Technical, regulatory, ethical and economic barriers need to be overcome for digital twins to be successfully translated into standard clinical practice.⁴

Your future health companion: the digital twin

Looking ahead, digital twins are expected to get even smarter, offering more detailed and accurate models of patient health. This means care that’s even more customised and effective treatments. As technology gets better at collecting and analysing health data, these digital doubles could play a huge part in changing how we get better and stay healthy.¹

Technologies shaping the next wave of healthcare

For digital twins to really take off, we’re looking at some key tech developments:⁴

• Cloud power: massive online storage and computing power to handle all this health data.
• Virtual worlds: using virtual, augmented and extended reality (VR/AR/XR) for a new way to see and understand health information.
• Tiny tech monitors: biosensors and nanosensors that keep an eye on your health in incredible detail.
• Ultra-fast internet: thanks to 5G, real-time health data can be streamed directly from gadgets you wear.
• AI and machine learning: advanced artificial intelligence and machine learning techniques, like deep learning, will be needed for sophisticated data integration and simulations.
• Privacy-friendly computing: blockchain and distributed computing paradigms like federated learning that train models without compromising your privacy. Federated learning allows models to be trained across multiple decentralised devices or servers holding local data samples, without exchanging them. This method is particularly useful for privacy preservation, as it doesn't require sending sensitive or personal data to a central server.

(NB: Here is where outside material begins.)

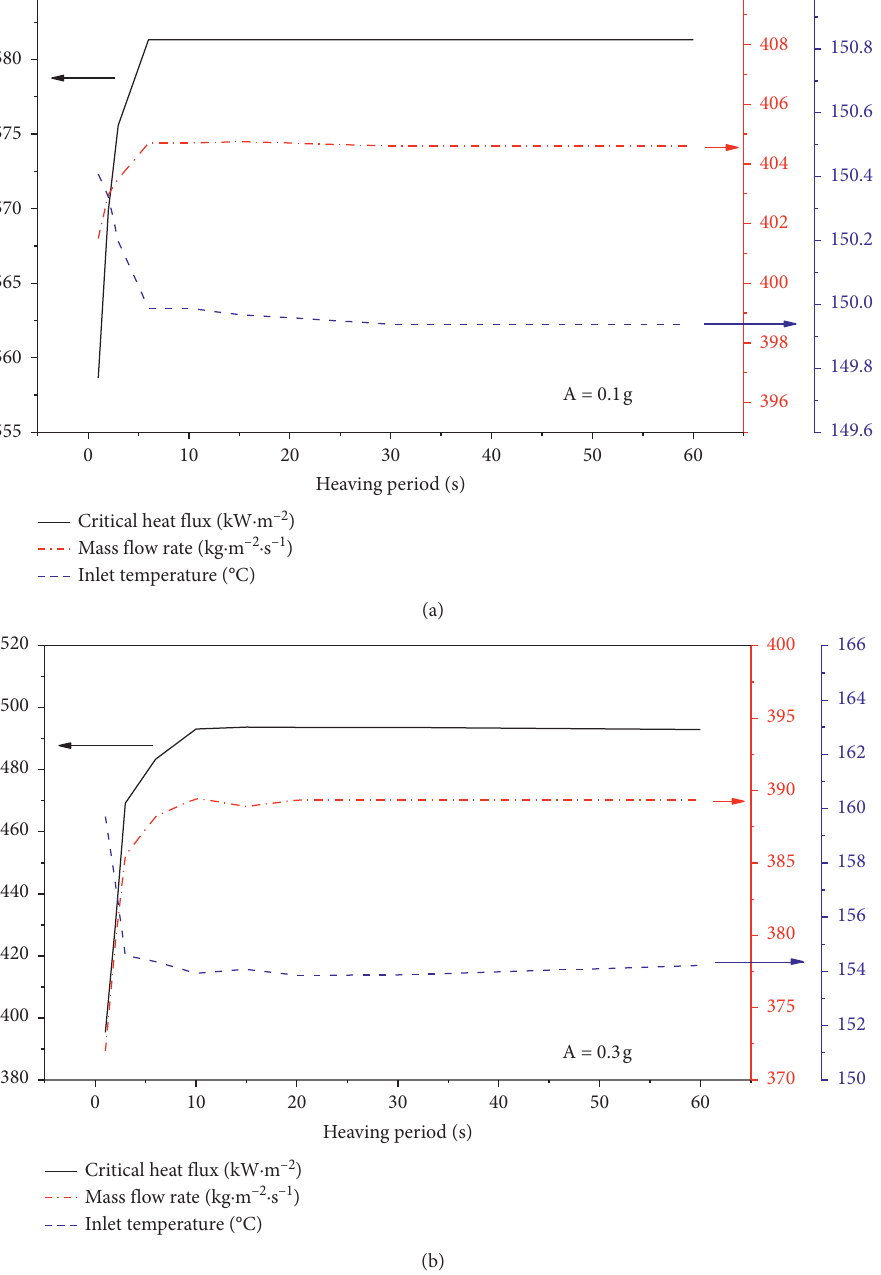
Figure 13: Influence of heaving period on CHF. (a) A � 0.1g. (b) A �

Future Medicine: remote doctor’s exam with digital twin. Image by GenAI Stable Cascade

As digital twins evolve, they’ll be powered by AI, deep learning, and other cutting-edge tech. These advancements will likely make digital twins more accurate and also allow for real-time health tracking and sophisticated health simulations. The goal? A healthcare system that’s more effective, personalised, and secure, thanks to enhanced data analysis, privacy, and system integration​.

Summary

Whilst still in the early stages of development, digital twins present a promising avenue to achieve higher precision, efficiency and optimisation across various domains of healthcare delivery and operations. Overcoming the existing technical, regulatory and social barriers will be crucial for unlocking their full transformative potential.

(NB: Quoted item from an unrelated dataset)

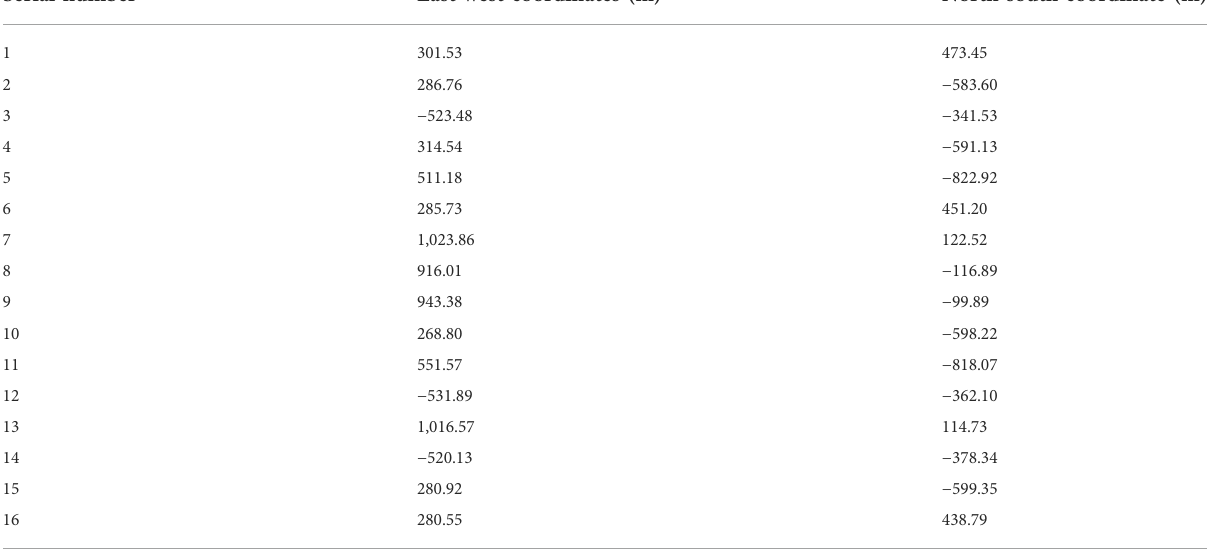
TABLE 1 The coordinates of ground microseismic monitoring stations.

Key benefits of digital twins:

• Personalised treatments: digital twins tailor healthcare to your unique profile, improving how diseases are treated and managed.
• Innovative simulations: they test treatments and medical devices in a virtual environment, ensuring safety and effectiveness before real-world application.
• Cost efficiency: by optimising resource use and reducing unnecessary hospital visits, digital twins could save money.
• Educational tools: they serve as advanced learning platforms for medical professionals, enhancing training with realistic simulations.

Real-life applications:

• Diabetes management: an AI-powered pancreas predicts blood sugar levels, revolutionising diabetes care.
• Heart care: Cardiac Digital Twins (CDTs) allow for customised treatment plans, offering new hope for heart disease patients.
• Cancer treatment: tailored cancer therapies and in-depth cell analysis promise more effective treatment options.
• Migraine relief: digital twins predict migraines and test treatments, offering a proactive approach to management.

To sum up, digital twins technology offers a glimpse into a future where medical care is more responsive to the individual needs of each patient.